Jekyll

It’s early in our bootcamp and we’ve been learning HTML & CSS, the bones of web development. HTML & CSS are simple languages that the developer uses to layout a website’s design and information. Hopefully the developer designs the site in a way that is:

  • clear to understand
  • easy to navigate
  • a pleasure to behold

Even working on a very simple website it becomes obvious that with every little change, you frequently end up performing repetitive, reduntant actions. If you mispell a word in the menu then you have to go to every page that has a menu (all of them) and fix the spelling. This happens a LOT. (No jks abut my speling, pleese.) If you have 5 pages, this is a minor annoyance. If you have 20 then life just isn’t worth living.

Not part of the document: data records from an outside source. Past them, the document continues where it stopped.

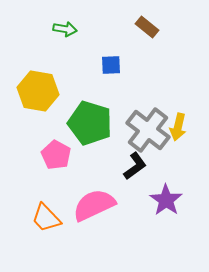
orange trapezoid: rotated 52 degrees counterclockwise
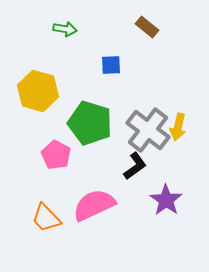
yellow hexagon: rotated 6 degrees clockwise
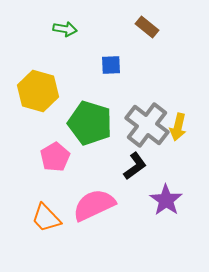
gray cross: moved 1 px left, 5 px up
pink pentagon: moved 1 px left, 2 px down; rotated 12 degrees clockwise
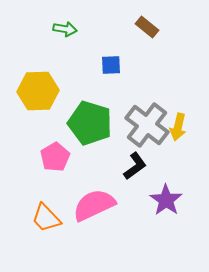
yellow hexagon: rotated 18 degrees counterclockwise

This is where Jekyll comes to the rescue.

A Better Way Of Life

Jekyll is built on the principle of DRY, or Don’t Repeat Yourself.

It separates each portion of a website page into its own partition. These segments are then called on when wanted. This puts the information in one place instead of on every page.

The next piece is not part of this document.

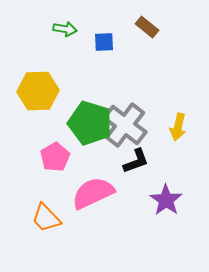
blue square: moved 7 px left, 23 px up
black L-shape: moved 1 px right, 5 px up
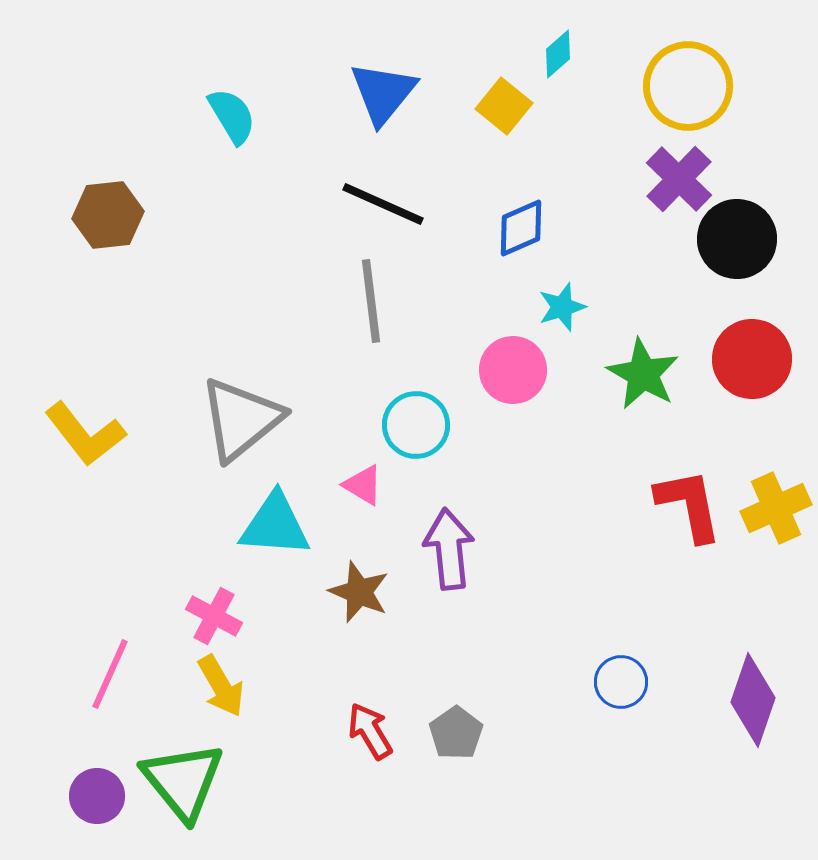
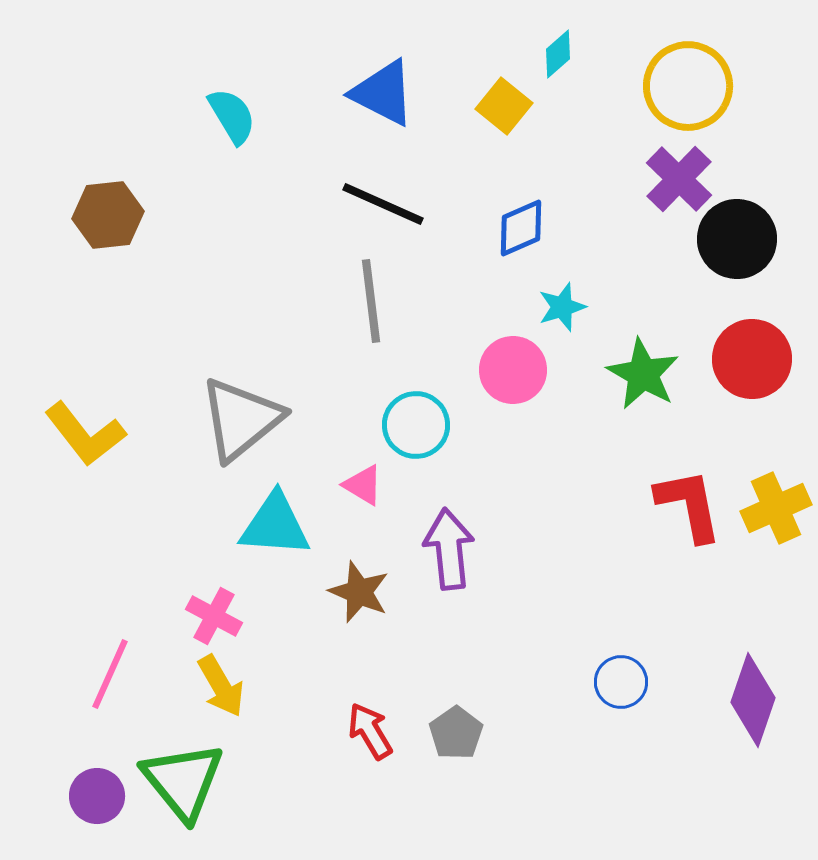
blue triangle: rotated 42 degrees counterclockwise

For example, if you have hyperlinks in your footer (contact, copyright, etc.) and they appear on 1000 pages, then you can separate the footer from the rest of the page. The code for your footer will only be in one place but Jekyll will make it appear on all 1000 pages.

As someone who loves efficiency, I find this a beautiful thing.

It feels very modular. I also love Legos.

Is There No Downside?

I loved every aspect of Jekyll until it came time to actually write this blogpost.

Blogs in Jekyll are written using Markdown, a basic text formatting language. Simplicity is good, but after days of immersion in CSS the lack of any styling for the text nearly drove me bonkers.

I spent an unfortunate hour or two trying various ways to add CSS styles to my Markdown. To no avail.

I’ve been assured that tomorrow we will be learning Bootstrap and all my problems will be solved.

Till then, I’ll simply carry on. And hopefully sleep.